I wrote a news story last week on a study that ranked St. Louis as the sixth most literate city in the country. You can find the story under the "most e-mailed" stories of the last seven days.
Since then, I've gotten a few notes from folks noting that the city's children are often poorly educated, etc. The story did note that we ranked low in the education factor. And yes, that story also noted that the methodology of the study may be a bit off: They counted St. Louis bookstores, for example using an internet yellow pages site, which surveyed the entire St. Louis County area too. But then the study used the population of St. Louis city to figure a ranking. When I asked the spokesman for the study about that, he didn't deny it, but said it didn't really matter because they use the same methods and sources for every city.
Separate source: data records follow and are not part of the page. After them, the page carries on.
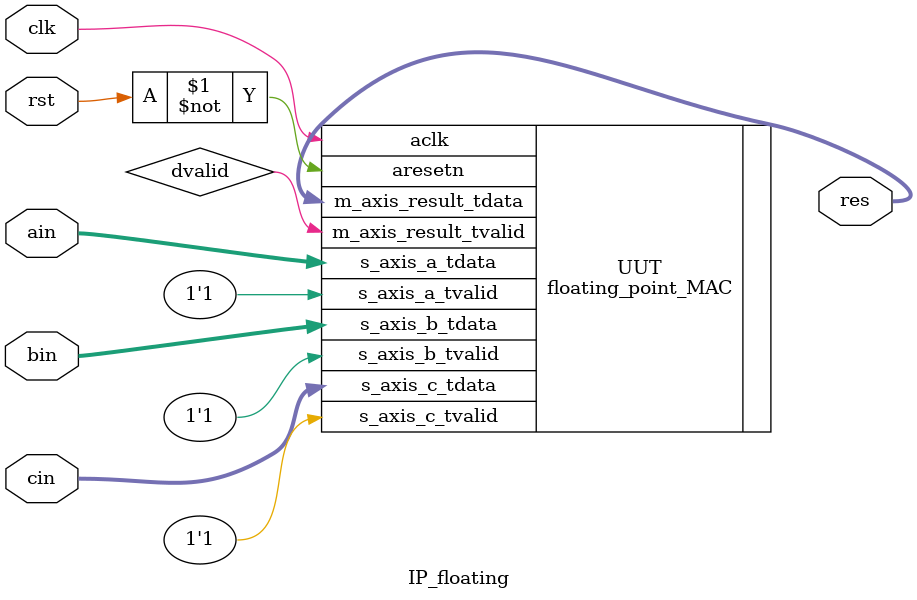
<source format=v>
`timescale 1ns / 1ps


module IP_floating(
    input clk,
    input rst,
    input [31:0] ain, bin, cin,
    output [31:0]res
    );

    floating_point_MAC UUT( // from IP catalog
        .aclk(clk),
        .aresetn(~rst),
        .s_axis_a_tvalid(1'b1),
        .s_axis_b_tvalid(1'b1),
        .s_axis_c_tvalid(1'b1),
        .s_axis_a_tdata(ain),
        .s_axis_b_tdata(bin),
        .s_axis_c_tdata(cin),
        .m_axis_result_tvalid(dvalid),
        .m_axis_result_tdata(res)
    );

endmodule

</source>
I think, in effect, he said that it all comes out in the wash.
Several of the rankings for St. Louis were probably affected by the fact that we have a smallish city population.
Anyway, I wanted to note that I am well-aware of some of the weaknesses of the methodology.By writing about the news of that study, I am not personally promoting it. Let's also note that a different study that ranked St. Louis high in murders used a similar methodology.
Perhaps some readers would like to post their thoughts here about what they think of that study.
I'd like to note that such things, flawed as they are, do gather and compare statistics about parts of our culture that we might not know. It IS true that St. Louis has a good library system for its size. The city library system receives a greater percentage from tax dollars than the county system does.
St. Louis and Missouri in general also have more than their share of literary journals. This is something that not a lot of people realize. And the Post-Dispatch's circulation is not, in fact, declining as quickly as that of many other cities' newspapers.
Now whether those things are enough to offset the education problems the city has in terms of qualifying as "literate," I don't know. What do you think?